L'offensive de recherche allemande
Parallèlement au projet industriel de Lichtenfels, l'Allemagne met en place un écosystème de recherche complet pour les batteries sodium-ion. Le ministère fédéral de l'Éducation et de la Recherche soutient le projet SIB:DE à hauteur de 14 millions d'euros, ce qui en fait l'un des plus importants consortiums européens dédiés aux batteries sodium-ion. Dans la phase de recherche actuelle, 21 partenaires développent des matériaux actifs, des électrolytes et des cellules de démonstration. La seconde phase, qui réunira 27 partenaires, dont des géants industriels tels que BMW, Varta et Jungheinrich, devrait débuter en 2026.
Le centre de recherche et de production Fraunhofer pour les cellules de batteries (FFB) de Münster joue un rôle essentiel. Grâce au FFB PreFab, déjà opérationnel, et au FFB Fab, actuellement en construction, un environnement de développement y est mis en place. Ce centre permet de valider de nouvelles technologies de batteries à l'aide d'équipements européens et de les industrialiser. D'autres projets, tels que Na.Ion.NRW, qui développe des cellules sodium-ion grand format à l'échelle pilote, et Safe.SIB, axé sur des batteries sûres et durables pour les systèmes de stockage d'énergie stationnaires, viennent compléter ce portefeuille.
Une étude récente menée par l'institut Fraunhofer FFB et l'université de Münster confirme cette tendance : les batteries sodium-ion sont sur le point d'être produites à l'échelle industrielle. La technologie est prête pour la gigafactory.

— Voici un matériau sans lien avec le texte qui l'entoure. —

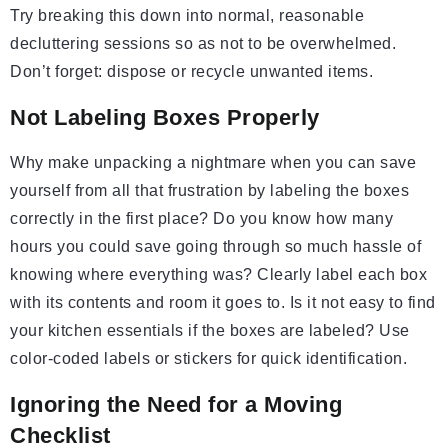
Try breaking this down into normal, reasonable
decluttering sessions so as not to be overwhelmed.
Don’t forget: dispose or recycle unwanted items.
Not Labeling Boxes Properly
Why make unpacking a nightmare when you can save
yourself from all that frustration by labeling the boxes
correctly in the first place? Do you know how many
hours you could save going through so much hassle of
knowing where everything was? Clearly label each box
with its contents and room it goes to. Is it not easy to find
your kitchen essentials if the boxes are labeled? Use
color-coded labels or stickers for quick identification.
Ignoring the Need for a Moving
Checklist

L'avenir appartient au sel
Les applications de la technologie sodium-ion s'étendent à presque tous les domaines du stockage d'énergie. Dans les applications stationnaires, telles que la stabilisation du réseau et le stockage domestique de l'énergie solaire, les batteries sodium-ion devraient remplacer les batteries lithium-fer-phosphate d'ici cinq à six ans grâce à leur prix avantageux et à leur grande stabilité cyclique. Les cellules sodium sont nettement moins sensibles aux variations de température et peuvent conserver leur charge jusqu'à un an.

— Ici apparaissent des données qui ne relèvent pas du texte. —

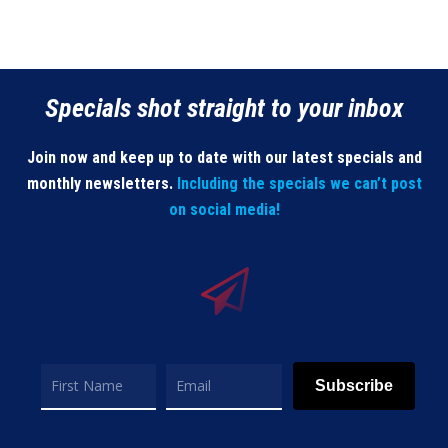
Specials shot straight to your inbox
Join now and keep up to date with our latest specials and
monthly newsletters.
Including the specials we can’t post
on social media!
Subscribe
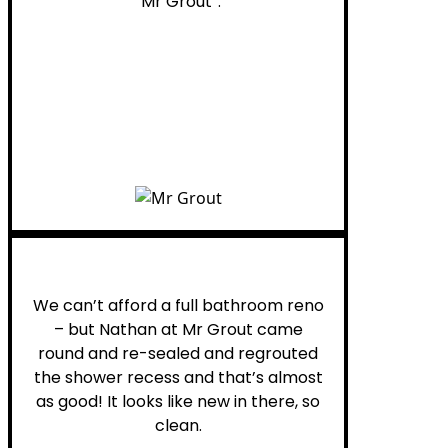
“Mr Grout”.
Noelani M.
We can’t afford a full bathroom reno
– but Nathan at Mr Grout came
round and re-sealed and regrouted
the shower recess and that’s almost
as good! It looks like new in there, so
clean.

Dans le secteur de la mobilité, CATL vise une densité énergétique allant jusqu'à 175 wattheures par kilogramme avec Naxtra, équivalente à celle des batteries LFP. Ceci ouvre de nouvelles perspectives pour les petites voitures électriques abordables et l'ensemble du secteur des véhicules utilitaires. Des chercheurs de l'Université de Surrey ont également découvert le vanadate de sodium nanostructuré, un matériau capable de stocker près de deux fois plus de charge que les matériaux sodium-ion classiques et qui reste stable pendant plus de 400 cycles de charge.
L'histoire de l'usine de batteries sodium délocalisée de Berlin en Bavière dépasse le cadre d'une simple anecdote politique locale. Elle illustre les contradictions de la politique industrielle allemande, qui, d'un côté, investit des milliards dans la transition énergétique et, de l'autre, s'enlise dans des absurdités bureaucratiques. Un amphibien jamais aperçu peut bloquer une technologie susceptible de rendre l'Europe moins dépendante des chaînes d'approvisionnement chinoises. La protection des espèces est certes précieuse. Mais lorsqu'elle conduit à l'abandon total d'un site industriel de 300 hectares tandis que la Chine accélère la production de masse de la prochaine génération de batteries, l'équilibre est rompu.
À Lichtenfels, l'histoire industrielle s'écrit. La première usine européenne de batteries sodium-ion y est en construction, où pragmatisme et esprit d'innovation se conjuguent. À Berlin, les grenouilles peuvent continuer à coasser en toute tranquillité – si elles sont encore là.